Another operator to nominate flexible driving hours as an area of impact was Ross Fraser, managing director of Frasers Transport, Warwick.

“We’re an industry that doesn’t have to drive during those vulnerable, highest risk periods overnight,” Mr Fraser said.

“Very few cattle are ever on the road at 2 o’clock in the morning. And we need to be rewarded for that: because we are largely off the road in that vulnerable late-night period, we need some flexibility in the hours we do drive.”

“The great majority of stock transport work the work is done from 4 or 5 in the morning til 10 or 11 at night. Most responsible operators try to keep their trucks off the road outside that period, and that should be reflected in flexible driving hours.”

“We operate under the basic fatigue management principles which give our drivers 14 hours working and driving, but in some days, it’s just not enough. We need a flexible 16-hour day,” Mr Fraser said.

Unreliability of Emissions standards engines in remote areas

Another issue raised by transporters servicing the more remote parts of the country concerned the impact that mandatory emission standards have had on engine reliability.

Since the introduction of new exhaust gas emission rules in 2003, new truck engines increasingly been fitted with electronic control systems to regulate the amount of pollutants released in the exhaust.

A number of transporters contacted by Beef Central said the electronic systems have made engines less reliable and less fuel efficient than the traditional mechanical engines.

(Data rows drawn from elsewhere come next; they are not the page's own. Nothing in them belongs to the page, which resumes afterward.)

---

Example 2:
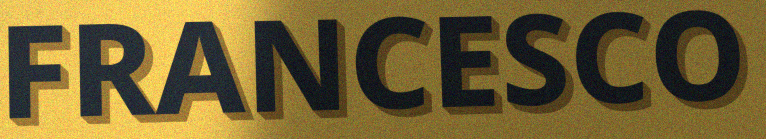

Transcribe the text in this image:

FRANCESCO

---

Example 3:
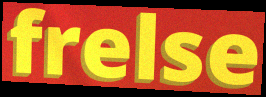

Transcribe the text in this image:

frelse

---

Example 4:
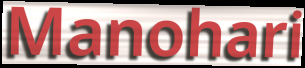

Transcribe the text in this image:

Manohari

One transport operator said the remote areas of Western Australian, Northern Territory and Queensland “were not friendly” to electronically-controlled trucks, which created potentially dangerous situations for both drivers and cattle.

“In our own case the engines are totally unreliable,” the operator told Beef Central.

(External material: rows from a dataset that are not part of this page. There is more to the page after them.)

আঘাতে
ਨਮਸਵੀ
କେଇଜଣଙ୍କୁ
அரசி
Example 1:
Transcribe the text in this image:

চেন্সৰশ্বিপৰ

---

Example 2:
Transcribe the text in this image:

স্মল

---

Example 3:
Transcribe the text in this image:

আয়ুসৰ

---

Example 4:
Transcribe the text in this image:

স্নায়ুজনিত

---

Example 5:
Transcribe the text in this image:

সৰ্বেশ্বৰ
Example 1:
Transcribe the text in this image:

“We are having major breakdowns, in most when cases loaded with cattle and long distances from help.”

When trucks broke down it could then take several hours or more for a back up truck to arrive, depending on its location.

The veteran cattle transporter said the problem was made more difficult because the mining industry tended to receive priority treatment from the service divisions of the major engine companies.

As a result it was increasingly common to be told when seeking assistance with a broken down prime mover that field service personnel were not available because they were ‘out of hours’. In other words they their shifts had already been taken up servicing mining industry engines and they did not have enough hours left to assist stranded road trains.

“What do we do with a loaded cattle truck in the middle of nowhere when mechanics are always out-of-hours? What is the government going to do about the problem?,” he asked.

While the new engines with emission standards technology are designed to reduce the amount of pollutants released in the exhaust, they burn more fuel and are less efficient in the process, transporters have told Beef Central.

One explained that he still had a 10 year old truck with a C500 engine and a 19 litre motor. He said the engine was considered heavy on fuel in its day, but would now be the most fuel efficient vehicle in his fleet.

“The one big problem is the extra fuel they are using and the suggested 10pc extra, we have found is closer to 20pc extra.

“The transport Industry cannot absorb this cost, and producers would not be too happy to have this cost passed on.”